• **Document passage**:
Dataset-specific Instrument Name
Niskin bottle
Generic Instrument Name
Niskin bottle
Dataset-specific Description
12 liter Niskin bottles
Generic Instrument Description
A Niskin bottle (a next generation water sampler based on the Nansen bottle) is a cylindrical, non-metallic water collection device with stoppers at both ends. The bottles can be attached individually on a hydrowire or deployed in 12, 24, or 36 bottle Rosette systems mounted on a frame and combined with a CTD. Niskin bottles are used to collect discrete water samples for a range of measurements including pigments, nutrients, plankton, etc.

• **Work instructions**:
Please rewrite the Niskin bottle description starting at "Dataset-specific Instrument Name" and ending at "nutrients, plankton, etc.", renaming "stoppers" to "caps".

• **Data extracts**:
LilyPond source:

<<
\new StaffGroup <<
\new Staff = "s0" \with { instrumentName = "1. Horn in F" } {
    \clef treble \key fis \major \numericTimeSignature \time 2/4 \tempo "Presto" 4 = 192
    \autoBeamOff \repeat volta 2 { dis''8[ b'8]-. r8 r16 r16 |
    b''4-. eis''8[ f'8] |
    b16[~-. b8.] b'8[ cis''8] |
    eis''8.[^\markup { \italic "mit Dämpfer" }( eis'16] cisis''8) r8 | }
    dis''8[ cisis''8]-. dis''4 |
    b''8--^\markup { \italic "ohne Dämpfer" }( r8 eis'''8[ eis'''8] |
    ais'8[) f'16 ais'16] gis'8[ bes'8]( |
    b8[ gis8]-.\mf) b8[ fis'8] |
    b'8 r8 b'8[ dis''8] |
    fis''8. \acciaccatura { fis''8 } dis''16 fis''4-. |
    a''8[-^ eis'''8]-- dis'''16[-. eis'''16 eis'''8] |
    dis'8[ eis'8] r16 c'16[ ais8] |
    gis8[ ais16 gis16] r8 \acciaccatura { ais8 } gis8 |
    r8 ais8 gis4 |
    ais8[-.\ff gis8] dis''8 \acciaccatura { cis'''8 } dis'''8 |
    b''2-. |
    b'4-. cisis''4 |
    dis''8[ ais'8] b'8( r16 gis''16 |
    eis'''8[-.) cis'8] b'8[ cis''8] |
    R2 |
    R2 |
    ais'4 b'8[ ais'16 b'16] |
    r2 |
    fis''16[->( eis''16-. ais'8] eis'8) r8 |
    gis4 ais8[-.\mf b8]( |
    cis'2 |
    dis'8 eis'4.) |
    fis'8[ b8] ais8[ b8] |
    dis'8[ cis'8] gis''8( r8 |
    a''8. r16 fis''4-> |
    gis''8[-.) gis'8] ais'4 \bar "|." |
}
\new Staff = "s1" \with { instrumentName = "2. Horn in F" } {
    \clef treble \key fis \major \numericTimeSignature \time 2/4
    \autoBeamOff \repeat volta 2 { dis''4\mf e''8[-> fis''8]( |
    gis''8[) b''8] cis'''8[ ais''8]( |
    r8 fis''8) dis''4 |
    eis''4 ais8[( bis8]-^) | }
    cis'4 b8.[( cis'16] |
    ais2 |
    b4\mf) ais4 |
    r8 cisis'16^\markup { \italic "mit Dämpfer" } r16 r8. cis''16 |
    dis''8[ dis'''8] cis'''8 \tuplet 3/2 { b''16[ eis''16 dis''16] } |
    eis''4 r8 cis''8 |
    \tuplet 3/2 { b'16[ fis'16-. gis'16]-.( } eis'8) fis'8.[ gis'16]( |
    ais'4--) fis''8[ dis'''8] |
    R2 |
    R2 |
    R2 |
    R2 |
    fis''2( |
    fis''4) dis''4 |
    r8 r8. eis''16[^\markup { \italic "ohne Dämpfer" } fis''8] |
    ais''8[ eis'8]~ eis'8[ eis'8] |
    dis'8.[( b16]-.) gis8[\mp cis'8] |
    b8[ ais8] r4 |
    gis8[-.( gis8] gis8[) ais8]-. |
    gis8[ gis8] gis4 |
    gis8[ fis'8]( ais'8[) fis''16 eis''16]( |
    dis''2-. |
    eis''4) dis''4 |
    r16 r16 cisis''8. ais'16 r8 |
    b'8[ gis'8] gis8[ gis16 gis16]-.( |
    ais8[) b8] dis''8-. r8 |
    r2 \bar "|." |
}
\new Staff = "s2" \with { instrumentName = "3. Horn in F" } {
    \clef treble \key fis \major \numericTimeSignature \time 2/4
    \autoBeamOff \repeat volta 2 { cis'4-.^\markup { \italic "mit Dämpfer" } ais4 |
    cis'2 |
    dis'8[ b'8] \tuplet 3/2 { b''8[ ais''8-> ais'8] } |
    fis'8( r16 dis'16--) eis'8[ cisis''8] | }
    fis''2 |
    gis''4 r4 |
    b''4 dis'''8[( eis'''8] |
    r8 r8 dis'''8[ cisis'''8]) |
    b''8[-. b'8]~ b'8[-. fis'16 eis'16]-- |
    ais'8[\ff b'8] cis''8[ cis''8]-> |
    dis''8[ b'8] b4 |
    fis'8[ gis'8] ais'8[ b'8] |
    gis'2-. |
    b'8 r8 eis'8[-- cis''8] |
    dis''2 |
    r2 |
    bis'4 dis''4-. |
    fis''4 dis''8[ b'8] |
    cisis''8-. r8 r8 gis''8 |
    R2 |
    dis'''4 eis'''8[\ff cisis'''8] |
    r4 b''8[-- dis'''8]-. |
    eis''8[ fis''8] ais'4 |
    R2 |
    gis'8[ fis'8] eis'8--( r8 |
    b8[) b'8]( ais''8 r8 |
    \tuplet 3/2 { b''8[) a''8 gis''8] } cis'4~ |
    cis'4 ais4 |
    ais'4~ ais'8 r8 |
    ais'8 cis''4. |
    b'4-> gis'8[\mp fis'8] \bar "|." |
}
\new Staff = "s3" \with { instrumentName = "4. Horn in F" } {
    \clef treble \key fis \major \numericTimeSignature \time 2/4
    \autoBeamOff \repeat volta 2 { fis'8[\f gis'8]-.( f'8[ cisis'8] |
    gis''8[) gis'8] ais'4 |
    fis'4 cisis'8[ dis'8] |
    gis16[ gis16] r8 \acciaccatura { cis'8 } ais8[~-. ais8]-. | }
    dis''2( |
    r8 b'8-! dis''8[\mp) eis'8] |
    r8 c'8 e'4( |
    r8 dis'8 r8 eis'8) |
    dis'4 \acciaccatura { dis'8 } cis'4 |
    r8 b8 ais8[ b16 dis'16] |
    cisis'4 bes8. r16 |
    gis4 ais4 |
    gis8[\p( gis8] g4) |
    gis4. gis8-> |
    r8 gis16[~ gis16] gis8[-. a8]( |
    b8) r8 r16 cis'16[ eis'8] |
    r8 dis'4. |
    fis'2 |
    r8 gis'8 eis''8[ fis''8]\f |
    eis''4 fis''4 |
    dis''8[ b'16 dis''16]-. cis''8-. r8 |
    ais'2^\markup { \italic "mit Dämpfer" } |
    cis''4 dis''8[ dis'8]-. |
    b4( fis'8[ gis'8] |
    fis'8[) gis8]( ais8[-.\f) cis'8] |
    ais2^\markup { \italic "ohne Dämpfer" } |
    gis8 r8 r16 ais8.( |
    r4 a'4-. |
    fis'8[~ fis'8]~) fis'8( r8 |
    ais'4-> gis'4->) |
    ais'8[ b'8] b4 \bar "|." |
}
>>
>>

• **Result of the exercise**:
Dataset-specific Instrument Name
Niskin bottle
Generic Instrument Name
Niskin bottle
Dataset-specific Description
12 liter Niskin bottles
Generic Instrument Description
A Niskin bottle (a next generation water sampler based on the Nansen bottle) is a cylindrical, non-metallic water collection device with caps at both ends. The bottles can be attached individually on a hydrowire or deployed in 12, 24, or 36 bottle Rosette systems mounted on a frame and combined with a CTD. Niskin bottles are used to collect discrete water samples for a range of measurements including pigments, nutrients, plankton, etc.